• [To do]:
What is needed is an exact copy of the entries below, from the line that contains "Using the spot" through the final line, both included, and nothing else.

• [Extracted entries]:

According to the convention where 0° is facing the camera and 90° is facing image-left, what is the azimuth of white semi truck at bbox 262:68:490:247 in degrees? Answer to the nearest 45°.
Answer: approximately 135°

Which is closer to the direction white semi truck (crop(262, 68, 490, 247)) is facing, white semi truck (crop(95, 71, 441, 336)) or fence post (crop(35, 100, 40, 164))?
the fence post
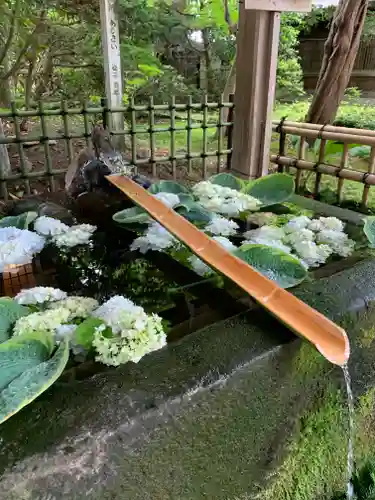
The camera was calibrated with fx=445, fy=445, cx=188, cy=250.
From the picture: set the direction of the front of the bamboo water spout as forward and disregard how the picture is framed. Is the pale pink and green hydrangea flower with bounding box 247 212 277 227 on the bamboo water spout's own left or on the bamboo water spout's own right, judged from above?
on the bamboo water spout's own left

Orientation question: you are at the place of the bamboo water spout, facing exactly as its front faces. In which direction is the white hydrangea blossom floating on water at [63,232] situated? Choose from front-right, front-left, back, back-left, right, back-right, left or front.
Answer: back

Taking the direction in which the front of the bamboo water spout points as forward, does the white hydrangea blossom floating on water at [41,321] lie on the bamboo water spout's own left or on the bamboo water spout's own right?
on the bamboo water spout's own right

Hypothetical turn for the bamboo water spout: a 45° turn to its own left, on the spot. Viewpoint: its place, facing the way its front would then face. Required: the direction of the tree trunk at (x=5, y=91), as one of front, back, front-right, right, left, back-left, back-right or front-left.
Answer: back-left

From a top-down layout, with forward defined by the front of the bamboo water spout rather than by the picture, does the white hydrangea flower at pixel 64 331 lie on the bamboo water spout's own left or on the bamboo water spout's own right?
on the bamboo water spout's own right

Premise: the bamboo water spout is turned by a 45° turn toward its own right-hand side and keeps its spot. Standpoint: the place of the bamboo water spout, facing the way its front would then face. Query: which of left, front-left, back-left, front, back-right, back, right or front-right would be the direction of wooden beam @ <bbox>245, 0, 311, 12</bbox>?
back

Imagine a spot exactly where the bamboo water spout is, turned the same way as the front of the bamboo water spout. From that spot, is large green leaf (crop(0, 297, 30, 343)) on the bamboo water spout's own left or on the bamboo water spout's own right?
on the bamboo water spout's own right

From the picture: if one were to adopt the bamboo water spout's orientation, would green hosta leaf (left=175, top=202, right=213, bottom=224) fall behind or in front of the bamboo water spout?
behind

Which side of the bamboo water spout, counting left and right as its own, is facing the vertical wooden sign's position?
back

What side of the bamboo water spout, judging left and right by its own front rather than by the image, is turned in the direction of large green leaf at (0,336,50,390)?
right

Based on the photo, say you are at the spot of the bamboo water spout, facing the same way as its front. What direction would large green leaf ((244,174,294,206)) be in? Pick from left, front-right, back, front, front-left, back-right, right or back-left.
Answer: back-left

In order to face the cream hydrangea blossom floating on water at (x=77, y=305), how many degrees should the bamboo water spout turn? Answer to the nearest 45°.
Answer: approximately 135° to its right

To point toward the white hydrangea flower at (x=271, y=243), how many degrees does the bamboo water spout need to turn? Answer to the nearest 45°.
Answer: approximately 135° to its left

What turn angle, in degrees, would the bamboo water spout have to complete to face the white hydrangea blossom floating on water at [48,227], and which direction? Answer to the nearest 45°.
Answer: approximately 180°

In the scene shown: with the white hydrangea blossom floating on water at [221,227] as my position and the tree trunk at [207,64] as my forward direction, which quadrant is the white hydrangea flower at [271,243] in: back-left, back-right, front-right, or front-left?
back-right

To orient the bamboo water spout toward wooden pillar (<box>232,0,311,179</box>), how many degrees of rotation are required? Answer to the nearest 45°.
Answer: approximately 135° to its left

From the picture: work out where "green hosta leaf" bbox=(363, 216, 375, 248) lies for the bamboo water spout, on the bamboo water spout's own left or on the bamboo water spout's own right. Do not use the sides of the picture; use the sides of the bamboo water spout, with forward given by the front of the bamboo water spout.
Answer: on the bamboo water spout's own left

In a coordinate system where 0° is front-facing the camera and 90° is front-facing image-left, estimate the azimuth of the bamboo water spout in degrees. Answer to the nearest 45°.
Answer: approximately 315°
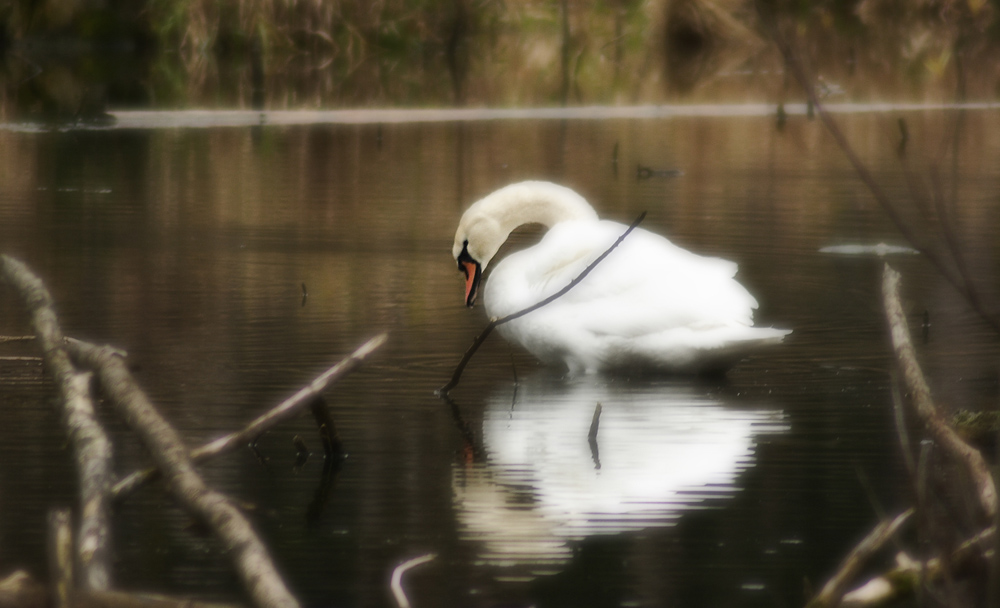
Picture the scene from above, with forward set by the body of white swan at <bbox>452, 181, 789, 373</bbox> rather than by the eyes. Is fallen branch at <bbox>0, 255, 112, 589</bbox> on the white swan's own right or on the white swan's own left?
on the white swan's own left

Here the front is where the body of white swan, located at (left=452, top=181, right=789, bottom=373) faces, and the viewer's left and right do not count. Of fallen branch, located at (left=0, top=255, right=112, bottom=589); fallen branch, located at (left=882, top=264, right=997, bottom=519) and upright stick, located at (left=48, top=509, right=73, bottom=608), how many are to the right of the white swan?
0

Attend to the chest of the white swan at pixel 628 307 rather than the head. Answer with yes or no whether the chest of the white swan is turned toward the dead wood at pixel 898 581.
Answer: no

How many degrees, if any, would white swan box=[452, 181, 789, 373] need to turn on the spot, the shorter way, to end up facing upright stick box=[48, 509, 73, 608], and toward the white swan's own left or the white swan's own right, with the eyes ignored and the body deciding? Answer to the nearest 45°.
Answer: approximately 90° to the white swan's own left

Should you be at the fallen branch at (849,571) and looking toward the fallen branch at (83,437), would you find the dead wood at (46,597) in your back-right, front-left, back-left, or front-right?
front-left

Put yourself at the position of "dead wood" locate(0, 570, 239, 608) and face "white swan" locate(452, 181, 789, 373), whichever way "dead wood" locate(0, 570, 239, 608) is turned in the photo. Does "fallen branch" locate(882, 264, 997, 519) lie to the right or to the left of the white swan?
right

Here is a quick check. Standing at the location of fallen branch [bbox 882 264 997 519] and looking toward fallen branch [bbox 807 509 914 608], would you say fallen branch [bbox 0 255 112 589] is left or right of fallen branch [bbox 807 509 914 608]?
right

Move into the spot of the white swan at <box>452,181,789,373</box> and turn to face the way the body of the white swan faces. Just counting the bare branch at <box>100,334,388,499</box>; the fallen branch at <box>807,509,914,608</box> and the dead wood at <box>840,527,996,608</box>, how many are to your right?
0

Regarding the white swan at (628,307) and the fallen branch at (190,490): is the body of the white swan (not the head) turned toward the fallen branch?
no

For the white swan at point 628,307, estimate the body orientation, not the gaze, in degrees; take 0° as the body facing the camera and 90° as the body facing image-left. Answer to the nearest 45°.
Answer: approximately 90°

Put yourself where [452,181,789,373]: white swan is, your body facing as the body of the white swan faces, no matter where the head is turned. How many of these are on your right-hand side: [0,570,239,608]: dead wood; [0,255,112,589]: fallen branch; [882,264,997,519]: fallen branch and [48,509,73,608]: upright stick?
0

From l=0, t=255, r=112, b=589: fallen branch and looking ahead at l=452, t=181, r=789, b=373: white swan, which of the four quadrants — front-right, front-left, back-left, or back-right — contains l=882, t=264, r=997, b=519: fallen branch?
front-right

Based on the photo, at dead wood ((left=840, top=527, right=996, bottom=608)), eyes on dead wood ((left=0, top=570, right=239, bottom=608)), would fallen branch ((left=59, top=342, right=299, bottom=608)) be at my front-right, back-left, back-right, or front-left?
front-right

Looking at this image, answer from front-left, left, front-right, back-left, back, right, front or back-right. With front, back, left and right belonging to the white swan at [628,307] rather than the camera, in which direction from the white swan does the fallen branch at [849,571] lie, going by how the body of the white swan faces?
left
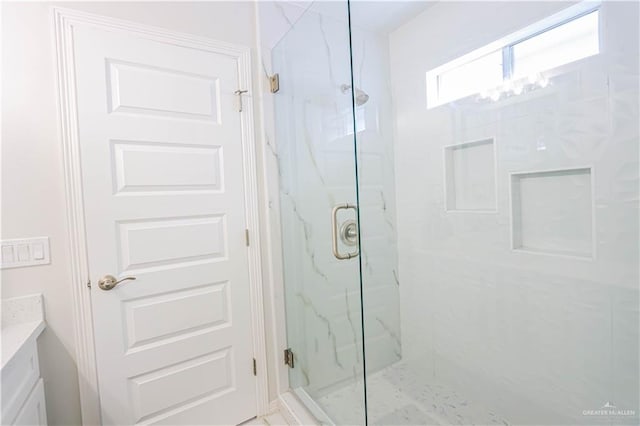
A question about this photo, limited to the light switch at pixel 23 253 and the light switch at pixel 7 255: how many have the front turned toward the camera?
2

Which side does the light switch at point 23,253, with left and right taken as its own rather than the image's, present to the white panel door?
left

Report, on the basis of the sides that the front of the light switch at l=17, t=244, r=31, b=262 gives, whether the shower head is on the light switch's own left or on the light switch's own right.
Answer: on the light switch's own left

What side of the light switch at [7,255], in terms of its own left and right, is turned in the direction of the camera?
front

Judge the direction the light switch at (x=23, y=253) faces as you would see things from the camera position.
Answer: facing the viewer

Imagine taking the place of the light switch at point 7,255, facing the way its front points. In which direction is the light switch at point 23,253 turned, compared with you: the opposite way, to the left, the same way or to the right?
the same way

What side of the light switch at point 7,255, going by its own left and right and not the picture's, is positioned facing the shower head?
left

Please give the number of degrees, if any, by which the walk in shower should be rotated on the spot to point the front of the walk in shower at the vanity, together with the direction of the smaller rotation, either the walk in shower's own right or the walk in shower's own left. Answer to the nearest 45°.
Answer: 0° — it already faces it

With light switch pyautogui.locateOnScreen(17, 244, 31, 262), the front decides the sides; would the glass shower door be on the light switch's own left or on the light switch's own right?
on the light switch's own left

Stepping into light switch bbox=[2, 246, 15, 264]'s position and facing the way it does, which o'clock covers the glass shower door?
The glass shower door is roughly at 10 o'clock from the light switch.

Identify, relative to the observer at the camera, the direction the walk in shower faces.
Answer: facing the viewer and to the left of the viewer

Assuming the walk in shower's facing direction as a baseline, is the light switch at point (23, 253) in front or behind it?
in front
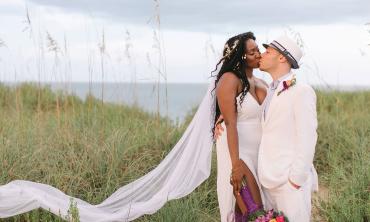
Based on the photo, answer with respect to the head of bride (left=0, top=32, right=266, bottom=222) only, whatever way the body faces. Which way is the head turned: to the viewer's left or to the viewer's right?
to the viewer's right

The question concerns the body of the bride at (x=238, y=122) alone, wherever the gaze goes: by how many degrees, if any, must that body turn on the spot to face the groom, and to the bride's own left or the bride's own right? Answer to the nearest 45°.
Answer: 0° — they already face them

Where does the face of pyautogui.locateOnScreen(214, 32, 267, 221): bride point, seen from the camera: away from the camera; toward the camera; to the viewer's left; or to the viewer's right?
to the viewer's right

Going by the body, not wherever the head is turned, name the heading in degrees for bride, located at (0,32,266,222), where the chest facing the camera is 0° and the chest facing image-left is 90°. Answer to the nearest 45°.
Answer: approximately 315°

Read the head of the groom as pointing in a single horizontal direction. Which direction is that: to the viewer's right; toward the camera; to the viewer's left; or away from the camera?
to the viewer's left
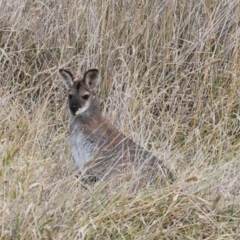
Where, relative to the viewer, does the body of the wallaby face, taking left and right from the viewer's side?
facing the viewer and to the left of the viewer
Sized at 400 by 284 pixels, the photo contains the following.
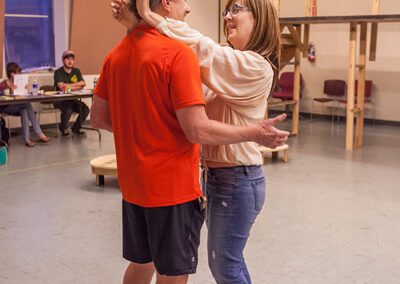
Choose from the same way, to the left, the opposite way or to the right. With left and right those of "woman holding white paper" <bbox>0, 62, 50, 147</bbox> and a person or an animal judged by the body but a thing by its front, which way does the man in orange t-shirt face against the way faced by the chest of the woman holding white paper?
to the left

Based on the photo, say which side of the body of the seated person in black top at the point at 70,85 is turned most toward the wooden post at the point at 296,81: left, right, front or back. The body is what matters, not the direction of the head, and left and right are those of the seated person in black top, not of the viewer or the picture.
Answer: left

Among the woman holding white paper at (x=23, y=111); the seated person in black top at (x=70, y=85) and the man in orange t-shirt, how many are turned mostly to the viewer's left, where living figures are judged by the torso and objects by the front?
0

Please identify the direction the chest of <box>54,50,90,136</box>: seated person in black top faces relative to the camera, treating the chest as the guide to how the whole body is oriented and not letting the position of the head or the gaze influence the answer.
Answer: toward the camera

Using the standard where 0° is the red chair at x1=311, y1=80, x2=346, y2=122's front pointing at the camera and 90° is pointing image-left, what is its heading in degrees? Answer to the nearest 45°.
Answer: approximately 45°

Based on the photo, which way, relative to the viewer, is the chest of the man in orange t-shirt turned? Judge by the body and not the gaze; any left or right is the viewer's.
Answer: facing away from the viewer and to the right of the viewer

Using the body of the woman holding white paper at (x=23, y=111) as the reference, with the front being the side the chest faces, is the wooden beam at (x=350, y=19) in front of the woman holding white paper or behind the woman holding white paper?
in front

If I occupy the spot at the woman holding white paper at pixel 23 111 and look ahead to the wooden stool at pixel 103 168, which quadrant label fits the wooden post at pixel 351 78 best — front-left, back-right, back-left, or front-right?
front-left

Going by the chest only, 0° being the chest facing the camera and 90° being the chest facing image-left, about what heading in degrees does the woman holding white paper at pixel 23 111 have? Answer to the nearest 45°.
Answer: approximately 315°

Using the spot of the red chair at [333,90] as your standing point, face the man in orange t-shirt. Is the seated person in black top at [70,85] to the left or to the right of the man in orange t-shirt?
right

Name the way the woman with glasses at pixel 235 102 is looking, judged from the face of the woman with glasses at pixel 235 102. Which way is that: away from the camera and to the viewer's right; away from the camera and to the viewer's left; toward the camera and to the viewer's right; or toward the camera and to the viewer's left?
toward the camera and to the viewer's left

• [Reply to the exercise]:
Using the spot of the red chair at [333,90] as your standing point, face the man in orange t-shirt. Is the seated person in black top at [70,85] to the left or to the right of the man in orange t-shirt?
right

Name the way the woman with glasses at pixel 235 102 is looking, judged from the face of the woman with glasses at pixel 235 102. Which way is that: away from the camera and to the viewer's right; away from the camera and to the viewer's left; toward the camera and to the viewer's right; or toward the camera and to the viewer's left?
toward the camera and to the viewer's left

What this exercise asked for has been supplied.